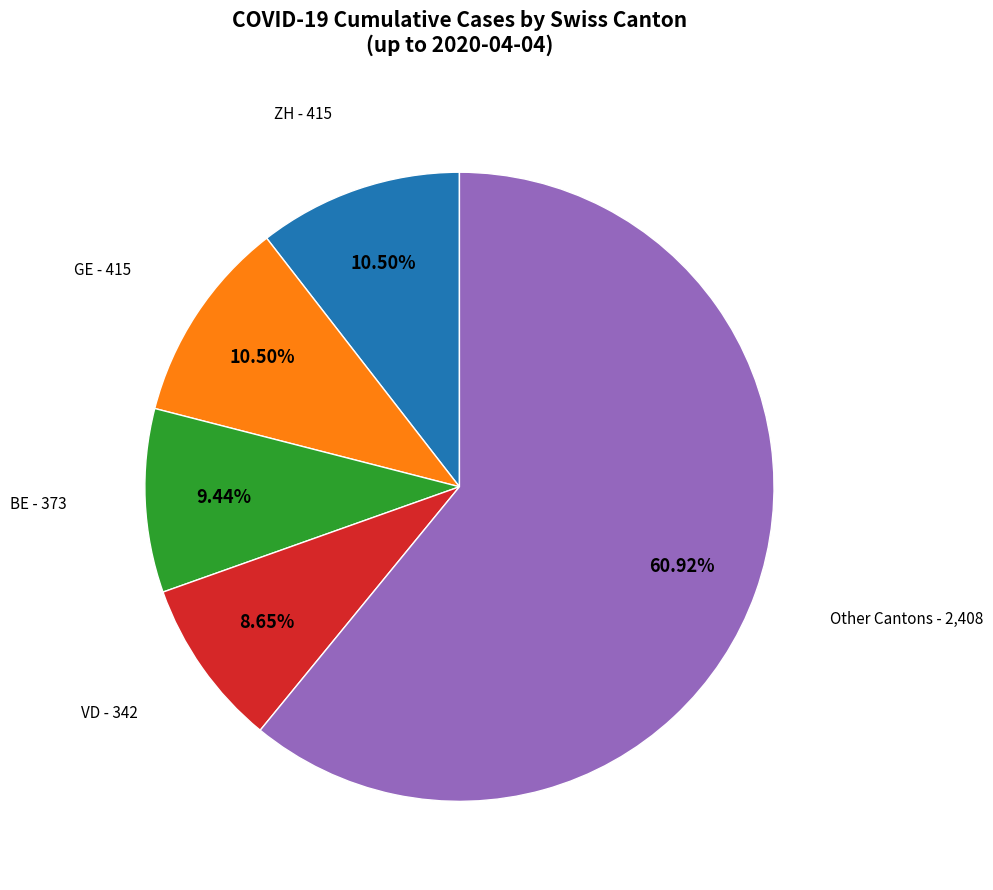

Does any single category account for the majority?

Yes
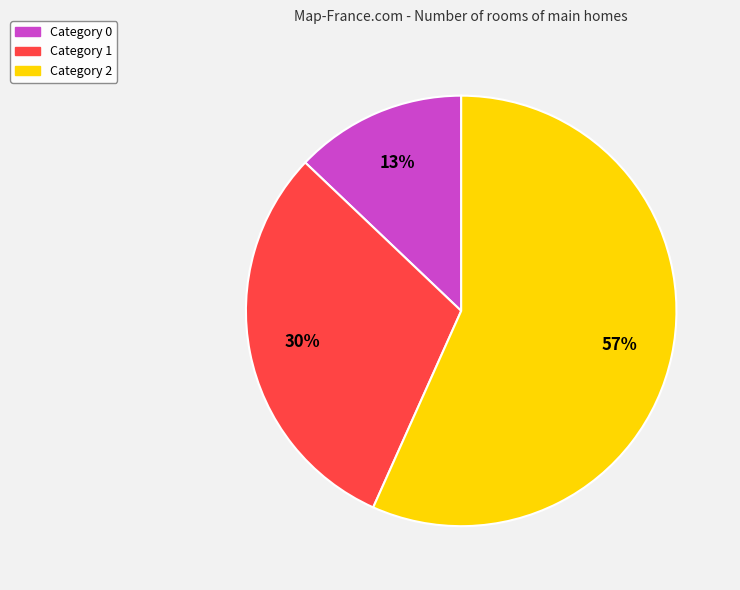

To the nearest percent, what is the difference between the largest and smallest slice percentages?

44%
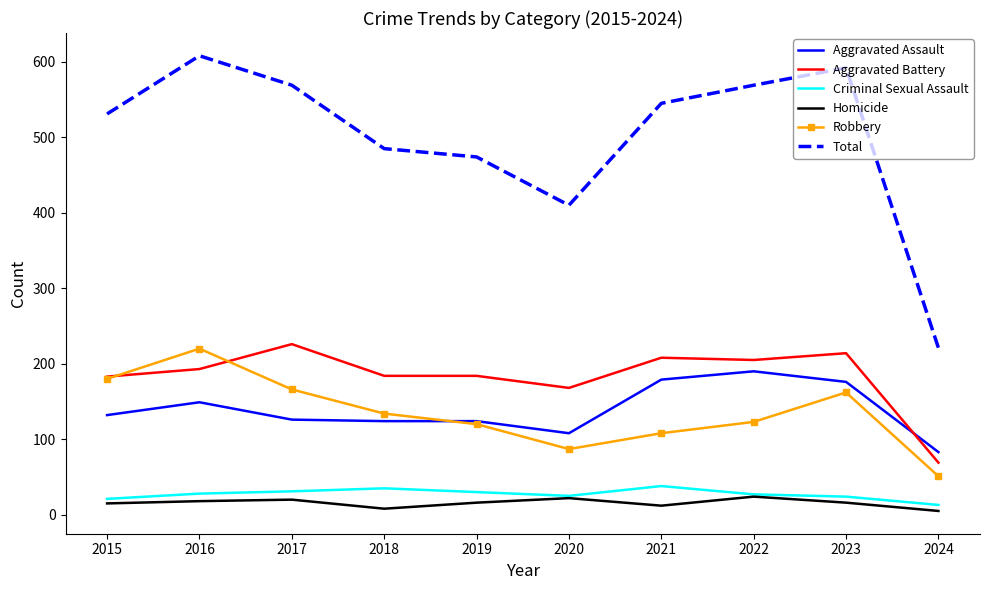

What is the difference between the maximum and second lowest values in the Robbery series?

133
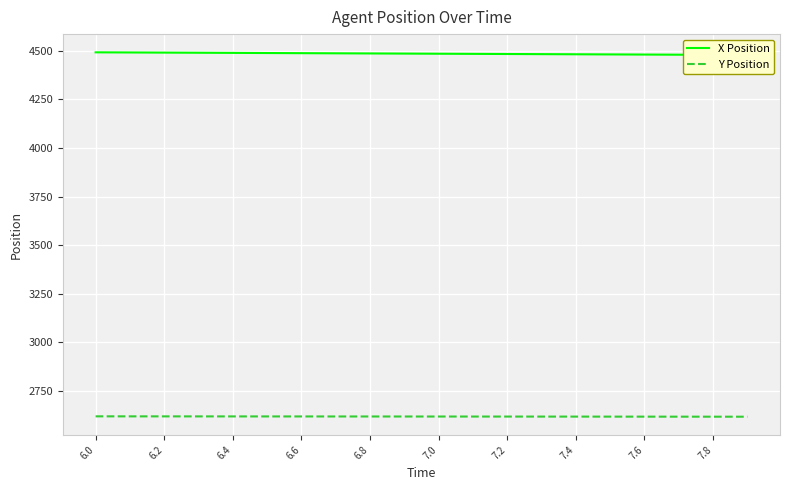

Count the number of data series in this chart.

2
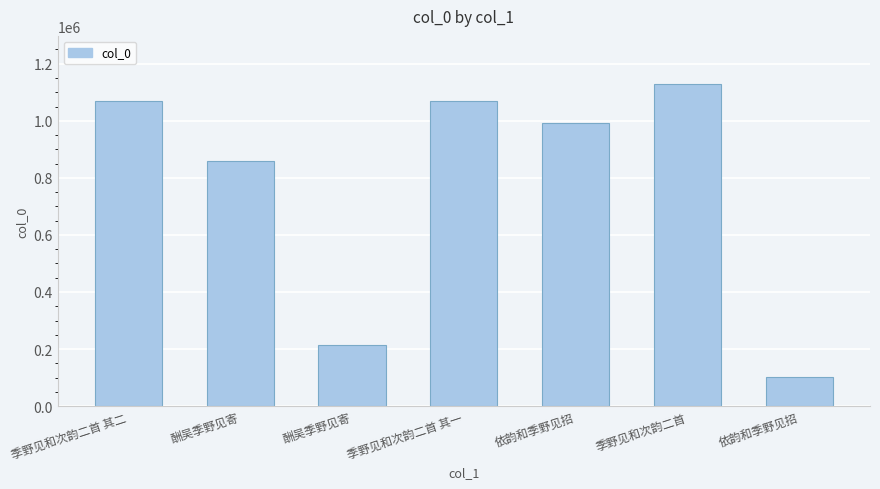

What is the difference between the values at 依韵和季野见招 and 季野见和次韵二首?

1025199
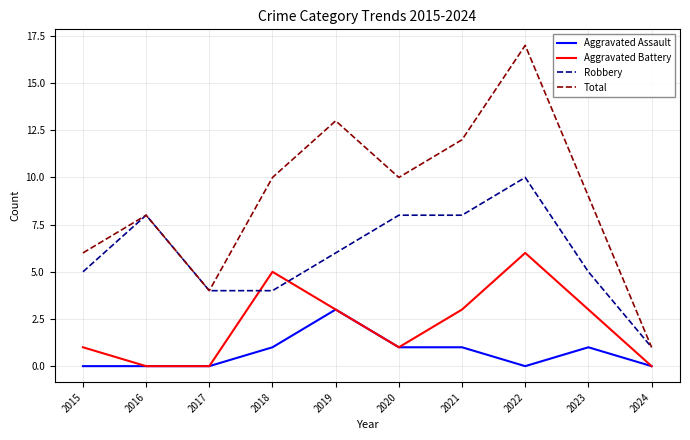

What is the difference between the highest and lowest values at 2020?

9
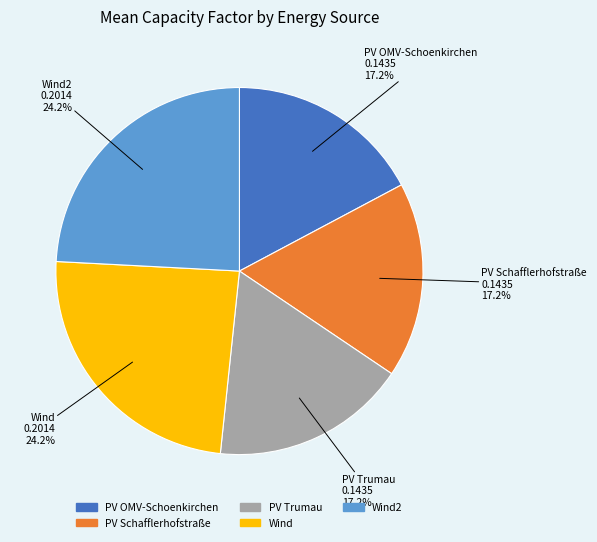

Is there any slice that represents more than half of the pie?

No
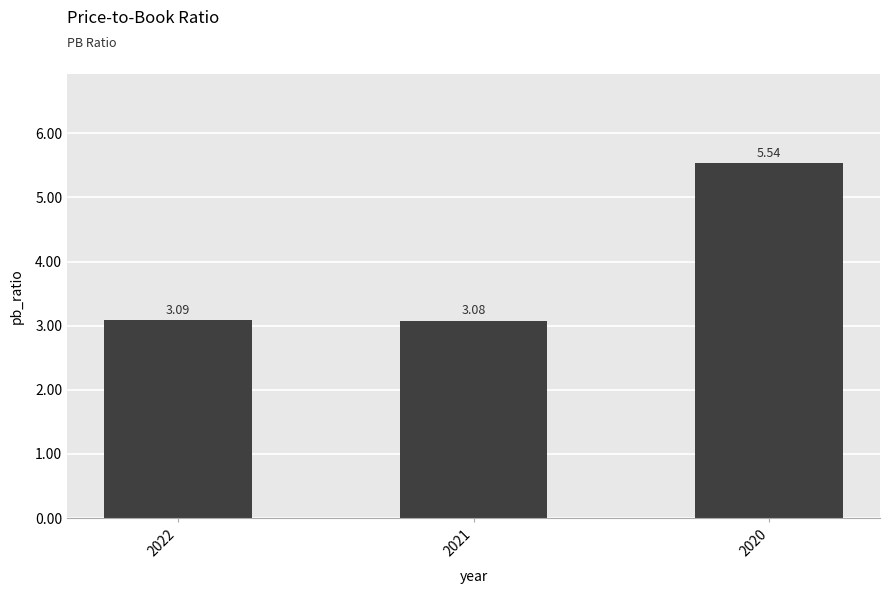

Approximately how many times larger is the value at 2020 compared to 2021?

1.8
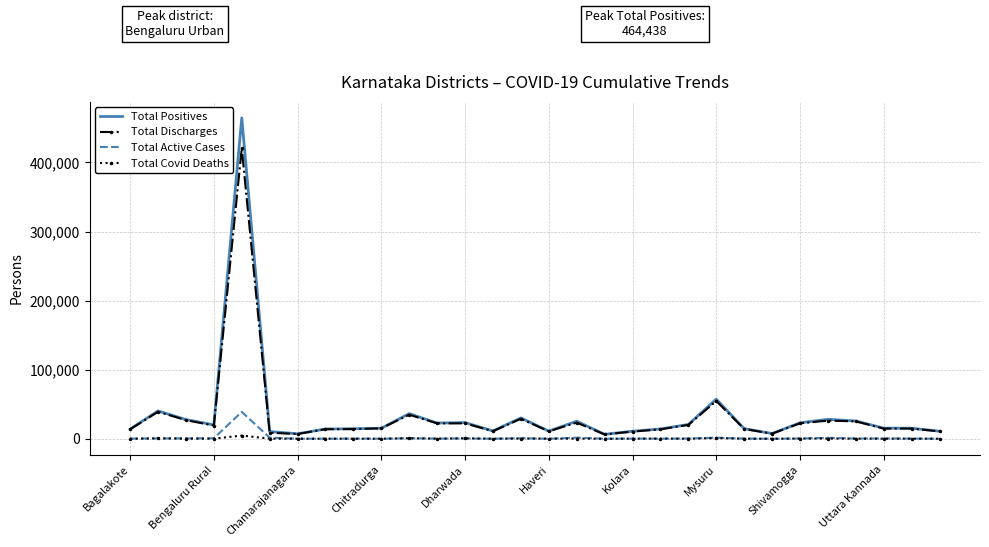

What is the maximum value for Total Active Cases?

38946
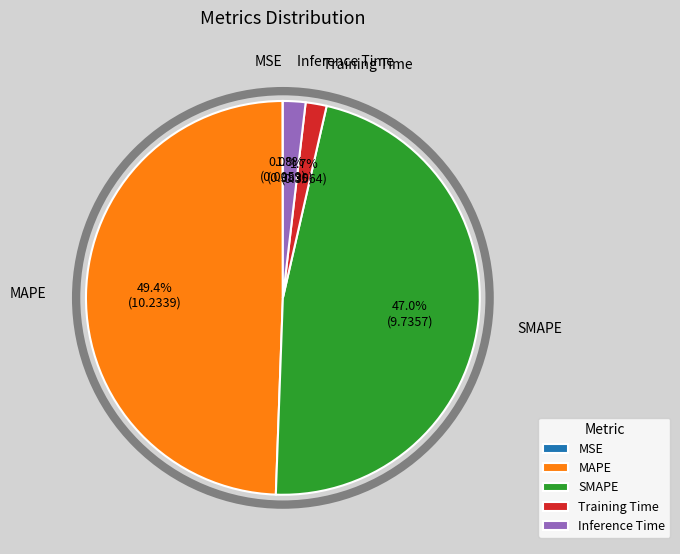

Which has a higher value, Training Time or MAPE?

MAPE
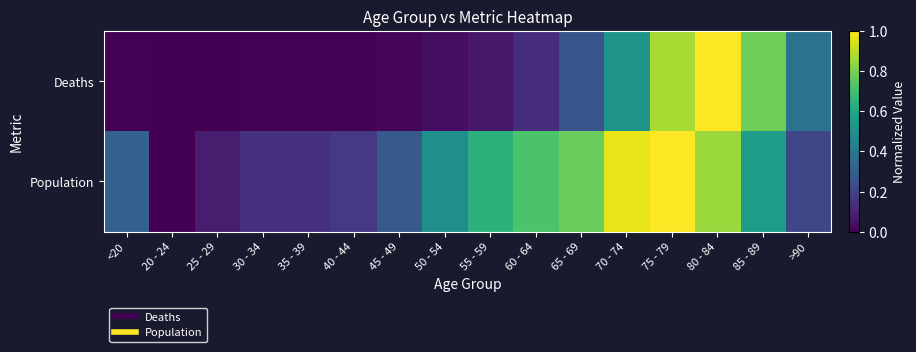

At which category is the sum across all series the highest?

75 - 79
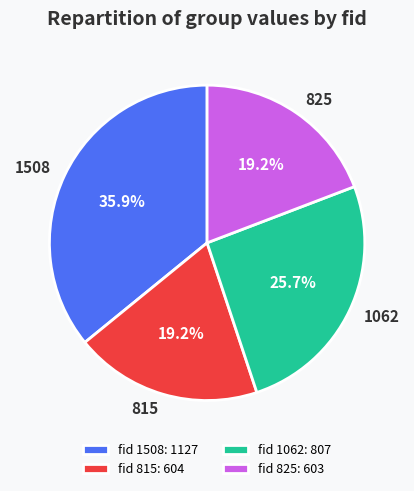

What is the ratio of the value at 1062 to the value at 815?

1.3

──────────

**Assignment**
Please quote every row above word for word, leaving out the pictures.

**Solution for this exercise**
Does any single category account for the majority?

Yes

To the nearest percent, what is the difference between the largest and smallest slice percentages?

44%

What is the difference between the maximum and second lowest values in the Robbery series?

133

Count the number of data series in this chart.

2

What is the difference between the values at 依韵和季野见招 and 季野见和次韵二首?

1025199

What is the difference between the highest and lowest values at 2020?

9

Is there any slice that represents more than half of the pie?

No

Approximately how many times larger is the value at 2020 compared to 2021?

1.8

What is the maximum value for Total Active Cases?

38946

Which has a higher value, Training Time or MAPE?

MAPE

At which category is the sum across all series the highest?

75 - 79

What is the ratio of the value at 1062 to the value at 815?

1.3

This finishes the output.